In its suit, the MBHOs insist that the nonquantitative treatment limitations are essential to managing behavioral health care costs and maintaining equality of coverage.
"For example, precertification [and] preauthorization for outpatient care are critical tools to ensure that plan members are receiving the behavioral health care services they need from the most appropriate level of provider and in the most appropriate setting," the MBHOs state in their suit. "[T]he nonquantitative treatment limitation requirements could result in these tools being stripped away merely because there is oftentimes no need for preauthorization in the medical-surgical context."
The second contention by MBHOs concerns the government's rule requiring one deductible for both "physical and mental health" conditions. APA, in its comments to the government last summer, argued for the single deductible.
In the interim final rule, the government conceded that the statutory language around whether plans should have a single or two separate deductibles is not clear and could support either interpretation, and that cost implications for MBHOs of a unified deductible were unclear. But the interim final rule states that the government chose to require the single deductible "because this position is more consistent with the policy goals that led to the enactment" of the parity bill.
APA Medical Director James H. Scully Jr., M.D., argues that no plan imposes two separate deductibles for, say, diabetes and cancer care. "Why should there be separate deductibles for psychiatric care and other medical care?" he remarked to Psychiatric News. "In the interest of the patient, general medical and psychiatric care should be better integrated."
But the MBHOs claim in their suit that the unified deductible will result in cost increases and serve as a barrier to care for lower-income individuals. "[T]he single deductible inevitably will be higher than the stand-alone behavioral health deductible, which in many group health plans is lower than the medical deductible."

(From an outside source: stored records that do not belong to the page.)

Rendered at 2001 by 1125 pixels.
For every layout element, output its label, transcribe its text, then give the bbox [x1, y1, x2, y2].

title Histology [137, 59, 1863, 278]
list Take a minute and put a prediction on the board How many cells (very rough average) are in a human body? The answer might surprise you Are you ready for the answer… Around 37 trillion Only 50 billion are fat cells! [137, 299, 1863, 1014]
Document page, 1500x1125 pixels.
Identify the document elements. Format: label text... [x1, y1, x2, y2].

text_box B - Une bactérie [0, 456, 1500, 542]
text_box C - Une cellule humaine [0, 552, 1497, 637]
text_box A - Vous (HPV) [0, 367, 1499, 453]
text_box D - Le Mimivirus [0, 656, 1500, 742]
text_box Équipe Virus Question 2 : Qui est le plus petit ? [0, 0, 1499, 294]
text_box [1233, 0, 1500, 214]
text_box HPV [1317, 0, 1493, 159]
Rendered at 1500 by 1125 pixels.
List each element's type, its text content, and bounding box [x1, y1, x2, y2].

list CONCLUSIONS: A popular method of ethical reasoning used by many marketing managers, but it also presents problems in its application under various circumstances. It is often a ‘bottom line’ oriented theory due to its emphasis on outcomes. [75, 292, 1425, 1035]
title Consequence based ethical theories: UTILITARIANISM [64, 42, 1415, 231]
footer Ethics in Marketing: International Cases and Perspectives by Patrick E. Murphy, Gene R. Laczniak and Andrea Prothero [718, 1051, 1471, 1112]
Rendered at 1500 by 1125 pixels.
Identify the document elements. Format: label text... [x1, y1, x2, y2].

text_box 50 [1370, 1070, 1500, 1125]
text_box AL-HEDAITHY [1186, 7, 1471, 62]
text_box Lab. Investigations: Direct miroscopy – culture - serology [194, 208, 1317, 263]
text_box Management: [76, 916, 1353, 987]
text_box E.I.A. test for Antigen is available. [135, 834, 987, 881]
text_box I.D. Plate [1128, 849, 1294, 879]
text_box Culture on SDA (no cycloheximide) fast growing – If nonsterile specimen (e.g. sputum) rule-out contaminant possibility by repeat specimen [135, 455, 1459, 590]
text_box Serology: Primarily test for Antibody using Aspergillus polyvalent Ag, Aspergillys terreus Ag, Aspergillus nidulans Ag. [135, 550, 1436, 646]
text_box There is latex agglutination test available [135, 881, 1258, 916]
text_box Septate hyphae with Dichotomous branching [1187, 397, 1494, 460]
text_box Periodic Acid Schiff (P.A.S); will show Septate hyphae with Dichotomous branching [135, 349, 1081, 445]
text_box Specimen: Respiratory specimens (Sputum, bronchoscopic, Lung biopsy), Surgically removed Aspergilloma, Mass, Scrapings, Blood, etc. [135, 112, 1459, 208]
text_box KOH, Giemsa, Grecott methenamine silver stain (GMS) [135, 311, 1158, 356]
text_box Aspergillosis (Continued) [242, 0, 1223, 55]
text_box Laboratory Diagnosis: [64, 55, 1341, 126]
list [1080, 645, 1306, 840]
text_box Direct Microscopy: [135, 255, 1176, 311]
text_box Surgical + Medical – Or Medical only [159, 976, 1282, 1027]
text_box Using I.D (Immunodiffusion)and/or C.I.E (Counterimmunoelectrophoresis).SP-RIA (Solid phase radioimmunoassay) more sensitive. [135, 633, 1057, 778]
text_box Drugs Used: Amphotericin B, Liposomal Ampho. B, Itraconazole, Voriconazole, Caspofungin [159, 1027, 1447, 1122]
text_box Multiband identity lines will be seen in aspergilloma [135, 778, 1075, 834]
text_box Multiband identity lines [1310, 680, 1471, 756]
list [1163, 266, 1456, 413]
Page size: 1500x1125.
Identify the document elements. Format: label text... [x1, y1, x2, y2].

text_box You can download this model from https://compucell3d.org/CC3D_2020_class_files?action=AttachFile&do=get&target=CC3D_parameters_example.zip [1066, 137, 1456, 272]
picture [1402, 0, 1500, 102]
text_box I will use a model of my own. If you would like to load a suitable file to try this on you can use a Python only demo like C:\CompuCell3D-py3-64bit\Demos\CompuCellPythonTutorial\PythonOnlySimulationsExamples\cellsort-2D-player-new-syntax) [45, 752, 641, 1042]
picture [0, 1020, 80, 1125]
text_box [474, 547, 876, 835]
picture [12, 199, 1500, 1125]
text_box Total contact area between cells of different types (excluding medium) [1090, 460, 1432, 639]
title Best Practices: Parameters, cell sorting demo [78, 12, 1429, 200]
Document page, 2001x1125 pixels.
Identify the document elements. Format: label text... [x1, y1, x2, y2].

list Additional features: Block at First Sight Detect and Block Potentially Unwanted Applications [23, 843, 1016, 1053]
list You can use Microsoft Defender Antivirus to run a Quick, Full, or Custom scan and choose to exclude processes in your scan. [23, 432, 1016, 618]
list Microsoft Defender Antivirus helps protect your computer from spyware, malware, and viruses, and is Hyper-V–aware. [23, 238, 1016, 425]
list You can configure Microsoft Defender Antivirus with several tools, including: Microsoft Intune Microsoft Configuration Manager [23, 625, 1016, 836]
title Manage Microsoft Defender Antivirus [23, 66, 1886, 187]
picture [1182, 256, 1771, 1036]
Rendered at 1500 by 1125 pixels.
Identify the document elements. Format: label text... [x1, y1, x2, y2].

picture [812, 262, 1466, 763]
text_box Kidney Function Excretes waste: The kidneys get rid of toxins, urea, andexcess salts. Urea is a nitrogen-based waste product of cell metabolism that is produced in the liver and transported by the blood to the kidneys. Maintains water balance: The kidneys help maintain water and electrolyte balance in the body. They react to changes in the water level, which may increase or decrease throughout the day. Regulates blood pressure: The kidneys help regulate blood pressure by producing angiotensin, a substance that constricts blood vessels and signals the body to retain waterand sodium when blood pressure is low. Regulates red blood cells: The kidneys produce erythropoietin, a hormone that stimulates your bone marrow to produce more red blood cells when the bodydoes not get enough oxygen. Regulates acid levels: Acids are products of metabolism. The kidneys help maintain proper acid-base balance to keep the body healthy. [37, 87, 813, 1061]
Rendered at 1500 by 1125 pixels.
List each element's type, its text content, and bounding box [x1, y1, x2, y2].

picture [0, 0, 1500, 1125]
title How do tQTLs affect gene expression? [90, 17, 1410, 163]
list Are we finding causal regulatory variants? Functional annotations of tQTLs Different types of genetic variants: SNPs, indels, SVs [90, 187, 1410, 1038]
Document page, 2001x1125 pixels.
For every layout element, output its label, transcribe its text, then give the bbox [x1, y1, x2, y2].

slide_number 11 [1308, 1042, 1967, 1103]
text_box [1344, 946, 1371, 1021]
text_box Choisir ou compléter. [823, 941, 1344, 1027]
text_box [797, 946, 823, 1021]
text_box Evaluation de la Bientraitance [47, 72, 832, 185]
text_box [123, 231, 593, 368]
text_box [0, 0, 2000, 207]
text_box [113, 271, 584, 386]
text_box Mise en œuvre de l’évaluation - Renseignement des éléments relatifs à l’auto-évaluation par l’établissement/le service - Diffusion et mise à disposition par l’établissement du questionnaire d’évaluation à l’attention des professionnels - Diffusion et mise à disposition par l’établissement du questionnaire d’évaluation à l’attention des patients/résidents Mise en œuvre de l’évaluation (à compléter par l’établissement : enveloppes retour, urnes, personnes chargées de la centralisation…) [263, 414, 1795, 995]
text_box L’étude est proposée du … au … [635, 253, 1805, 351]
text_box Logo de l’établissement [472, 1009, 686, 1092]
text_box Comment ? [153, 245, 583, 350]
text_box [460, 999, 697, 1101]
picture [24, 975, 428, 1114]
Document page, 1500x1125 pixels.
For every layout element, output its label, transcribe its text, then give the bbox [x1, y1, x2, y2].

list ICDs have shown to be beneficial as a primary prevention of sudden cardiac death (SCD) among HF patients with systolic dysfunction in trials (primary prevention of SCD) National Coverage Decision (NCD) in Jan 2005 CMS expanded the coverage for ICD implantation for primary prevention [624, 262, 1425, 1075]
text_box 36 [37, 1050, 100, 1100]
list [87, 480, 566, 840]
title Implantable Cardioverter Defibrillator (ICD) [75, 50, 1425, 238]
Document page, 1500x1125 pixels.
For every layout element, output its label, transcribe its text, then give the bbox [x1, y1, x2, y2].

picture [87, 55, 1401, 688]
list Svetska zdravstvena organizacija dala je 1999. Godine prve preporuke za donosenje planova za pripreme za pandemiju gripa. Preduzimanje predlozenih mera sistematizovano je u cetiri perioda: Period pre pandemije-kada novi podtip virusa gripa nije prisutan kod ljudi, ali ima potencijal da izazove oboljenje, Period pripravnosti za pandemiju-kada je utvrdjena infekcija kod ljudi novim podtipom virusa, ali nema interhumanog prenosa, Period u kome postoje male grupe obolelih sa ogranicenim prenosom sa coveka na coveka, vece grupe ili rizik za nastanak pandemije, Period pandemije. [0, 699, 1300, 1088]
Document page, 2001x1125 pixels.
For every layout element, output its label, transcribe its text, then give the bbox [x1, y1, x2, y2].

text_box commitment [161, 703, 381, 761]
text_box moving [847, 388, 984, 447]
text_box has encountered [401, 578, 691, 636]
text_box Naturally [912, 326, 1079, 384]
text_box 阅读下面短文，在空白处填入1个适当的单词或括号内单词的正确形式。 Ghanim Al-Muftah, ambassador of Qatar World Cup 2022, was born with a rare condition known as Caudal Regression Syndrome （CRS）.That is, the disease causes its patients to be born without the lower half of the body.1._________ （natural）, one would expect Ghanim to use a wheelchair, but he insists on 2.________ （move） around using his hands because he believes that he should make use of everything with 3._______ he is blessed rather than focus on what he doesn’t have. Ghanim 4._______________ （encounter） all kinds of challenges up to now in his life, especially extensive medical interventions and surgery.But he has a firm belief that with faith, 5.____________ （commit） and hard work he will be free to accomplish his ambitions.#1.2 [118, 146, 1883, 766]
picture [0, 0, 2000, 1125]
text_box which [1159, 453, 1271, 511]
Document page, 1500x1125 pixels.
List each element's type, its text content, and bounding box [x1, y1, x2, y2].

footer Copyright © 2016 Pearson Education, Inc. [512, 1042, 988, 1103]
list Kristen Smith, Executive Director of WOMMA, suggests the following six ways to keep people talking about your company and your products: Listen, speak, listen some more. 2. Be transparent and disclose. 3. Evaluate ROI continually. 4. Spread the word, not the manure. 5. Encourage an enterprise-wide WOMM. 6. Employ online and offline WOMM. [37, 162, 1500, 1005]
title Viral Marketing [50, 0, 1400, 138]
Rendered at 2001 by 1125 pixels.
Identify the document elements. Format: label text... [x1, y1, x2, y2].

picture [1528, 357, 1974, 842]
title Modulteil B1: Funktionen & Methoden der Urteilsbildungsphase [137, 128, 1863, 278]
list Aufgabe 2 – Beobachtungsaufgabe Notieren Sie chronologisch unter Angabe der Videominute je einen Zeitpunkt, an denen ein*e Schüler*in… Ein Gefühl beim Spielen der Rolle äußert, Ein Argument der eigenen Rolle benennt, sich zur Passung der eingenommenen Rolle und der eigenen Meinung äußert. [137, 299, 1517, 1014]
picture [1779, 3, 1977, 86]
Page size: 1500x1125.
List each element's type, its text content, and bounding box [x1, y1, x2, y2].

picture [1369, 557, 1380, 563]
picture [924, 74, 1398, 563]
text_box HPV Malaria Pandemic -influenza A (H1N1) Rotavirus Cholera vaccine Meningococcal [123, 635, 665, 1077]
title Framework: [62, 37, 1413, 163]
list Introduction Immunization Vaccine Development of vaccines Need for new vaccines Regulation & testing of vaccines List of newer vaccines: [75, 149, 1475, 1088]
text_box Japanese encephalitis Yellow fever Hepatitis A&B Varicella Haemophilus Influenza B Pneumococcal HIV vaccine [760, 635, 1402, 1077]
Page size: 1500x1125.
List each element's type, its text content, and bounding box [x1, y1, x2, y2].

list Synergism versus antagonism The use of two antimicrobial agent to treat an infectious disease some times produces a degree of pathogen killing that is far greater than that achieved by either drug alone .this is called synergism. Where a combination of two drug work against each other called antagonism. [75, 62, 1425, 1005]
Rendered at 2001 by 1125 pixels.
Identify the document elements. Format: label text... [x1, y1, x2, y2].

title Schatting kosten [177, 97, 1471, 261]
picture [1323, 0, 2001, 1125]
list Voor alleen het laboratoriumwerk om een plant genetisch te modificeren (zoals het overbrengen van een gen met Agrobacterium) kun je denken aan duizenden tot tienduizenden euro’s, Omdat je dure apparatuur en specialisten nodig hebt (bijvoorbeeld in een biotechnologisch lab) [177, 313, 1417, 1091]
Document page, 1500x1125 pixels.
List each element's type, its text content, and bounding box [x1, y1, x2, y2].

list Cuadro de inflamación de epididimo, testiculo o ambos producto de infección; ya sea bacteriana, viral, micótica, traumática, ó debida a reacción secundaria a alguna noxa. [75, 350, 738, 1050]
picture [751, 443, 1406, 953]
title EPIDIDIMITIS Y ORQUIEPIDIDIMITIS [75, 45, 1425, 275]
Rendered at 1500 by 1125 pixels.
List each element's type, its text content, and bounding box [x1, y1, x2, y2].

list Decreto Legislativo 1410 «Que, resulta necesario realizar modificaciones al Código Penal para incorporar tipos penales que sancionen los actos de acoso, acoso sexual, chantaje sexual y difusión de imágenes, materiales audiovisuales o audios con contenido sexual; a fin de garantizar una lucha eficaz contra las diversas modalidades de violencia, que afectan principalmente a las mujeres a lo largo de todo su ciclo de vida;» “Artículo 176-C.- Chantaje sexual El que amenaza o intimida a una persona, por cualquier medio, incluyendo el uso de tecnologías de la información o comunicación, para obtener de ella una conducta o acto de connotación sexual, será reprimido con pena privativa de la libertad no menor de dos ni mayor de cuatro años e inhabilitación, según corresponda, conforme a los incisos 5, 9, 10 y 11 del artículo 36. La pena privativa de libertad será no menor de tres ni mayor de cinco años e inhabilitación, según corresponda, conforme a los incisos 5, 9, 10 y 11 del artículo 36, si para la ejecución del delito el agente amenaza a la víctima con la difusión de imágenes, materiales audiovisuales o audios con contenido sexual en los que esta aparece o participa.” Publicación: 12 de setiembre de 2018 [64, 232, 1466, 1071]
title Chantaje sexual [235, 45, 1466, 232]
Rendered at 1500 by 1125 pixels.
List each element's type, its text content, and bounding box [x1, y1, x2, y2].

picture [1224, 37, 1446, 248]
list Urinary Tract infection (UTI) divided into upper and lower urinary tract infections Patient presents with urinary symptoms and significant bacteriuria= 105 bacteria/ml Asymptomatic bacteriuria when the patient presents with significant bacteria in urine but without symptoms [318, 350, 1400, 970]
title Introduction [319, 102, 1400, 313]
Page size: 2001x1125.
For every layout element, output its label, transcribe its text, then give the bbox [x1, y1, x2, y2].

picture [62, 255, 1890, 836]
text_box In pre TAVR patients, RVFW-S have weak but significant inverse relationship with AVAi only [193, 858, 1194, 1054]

Colleen Barry, Ph.D., a health policy researcher at Yale University who has studied the effects of parity, said that the government's rule presents an unprecedented challenge to the behavioral carveout industry—and with regard to the rules around NQTLs, one that was not expected.
"It's fair to say that the plans and employers were not expecting this broad an interpretation of the law," Barry told Psychiatric News. "The carveouts are facing a substantial burden given that the requirements are far reaching and that the carveouts are not well set up to mirror how plan management occurs on the medical-surgical side. It's clearly not without cost for the industry to comply with these regulations. It's also important to keep in mind that this is the first real regulation that the carveout industry has had to contend with other than HIPAA."
She noted as well that in studies showing that parity did not add significantly to overall costs for health plans under the Federal Employees Health Benefits Program, the health plans were allowed broad leeway in managing mental health benefits.
With regard to the unified deductible, Barry suggested that the government's ruling was somewhat less surprising than the ruling on NQTLs. She noted that since mental health comprises just 2 percent to 5 percent of total health plan costs, establishing a separate deductible could result in a disproportionately high cost burden on individuals seeking care for mental health conditions.
Are MBHOs overreacting or do the new rules truly threaten their business?
"I don't think the regulations threaten the survival of the industry, but I do think it will take some work for them to figure out how to comply," Barry said. "The industry hasn't had to contend with this type of regulation before, and so this is a big change. It could also put some pressure on employers to not carve out and to provide an integrated benefit."